With over Rs 3,000 crore of arrears in interest and damages, the Employees’ Provident Fund Organisation is set to crack the whip on defaulters.
According to the action plan finalised for FY15, the EPFO has decided to focus on recovery of such dues from errant employers.
The retirement fund manager has also launched a software to identify defaulters. It plans to send notices to all employers that have defaulted on payments of Rs 1 lakh and above by the end of the month while for defaults of lesser amounts, notices will be issued by June 30 this year.
“After the notices are issued, we will take another three months to determine the exact default. We plan to recover as much as possible of the pending Rs 3,000 crore this fiscal,” said a senior official, adding that the PF offices have initiated a drive to recover arrears since last year.
The move would also give a boost to the EPFO’s over Rs 6 lakh crore and help improve returns at a time when trade unions have been demanding an interest rate of at least nine per cent on contributions to counter the high inflation rate. For FY14, the EPFO has announced an interest rate of 8.75 per cent, which is marginally higher than the 8.5 per cent rate prevailing for the previous two financial years.

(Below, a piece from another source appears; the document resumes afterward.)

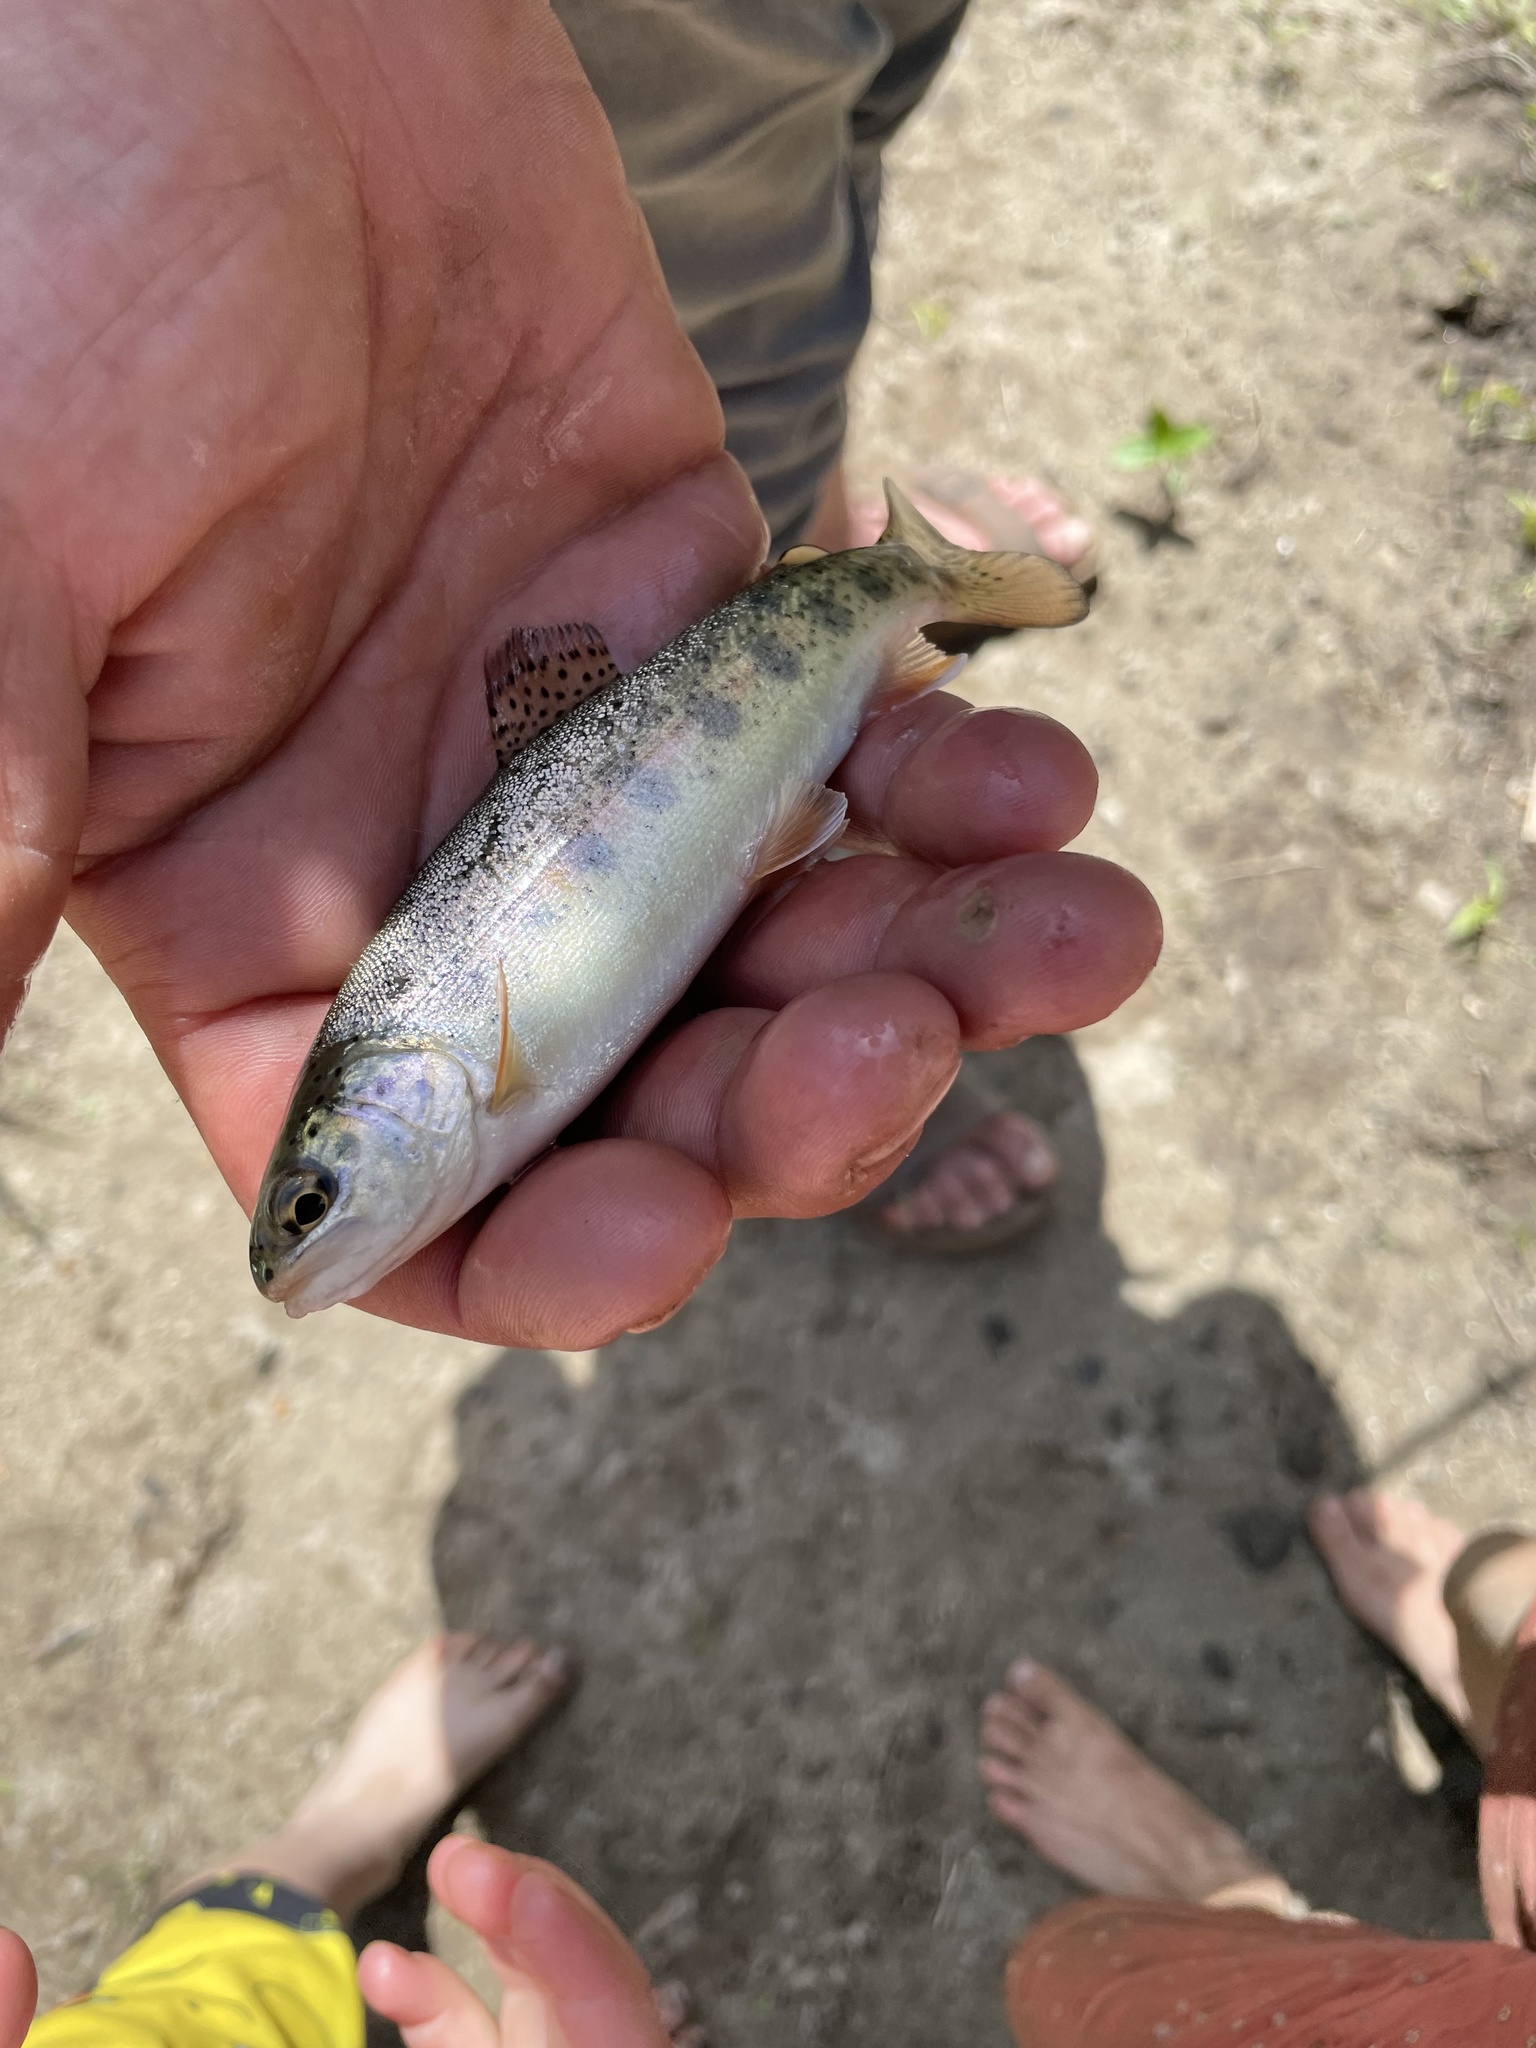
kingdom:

Under the EPF Act 1952, employers with over 20 workers are mandated to deduct and deposit provident fund contributions in the first 15 days of the month. Under Section 7Q and 14 B of the EPF Act, defaulters have to deposit the pending contributions along with a simple interest at the rate of 12 per cent on the amount as well as penalty.
Defaults in contribution of PF by employers can be charged under Sections 405 and 420 of the IPC Act and can lead to attachment of property as well as arrest of the defaulter.
The Comptroller and Auditor General in a recent report had also pulled up the EPFO for delay in recovery of arrears and dues. According to CAG data, total arrears of the EPFO amounted to Rs 1,723 crore by March 31, 2012. Of this, Rs 313.20 crore was recoverable from 20,974 establishments. Meanwhile, another Rs 265.75 crore was outstanding as damages that were levied but not realised from defaulting un-exempted establishments.
Defaulting companies include a number of public sector units such as HMT Ltd (for the period of April 1999 to November 2005) as well as private companies such as Ahluwalia Contracts (September 2007 to March 2009) and Metro Cash and Carry Private Ltd (for the period November 2008 to June 2012), according to EPFO data.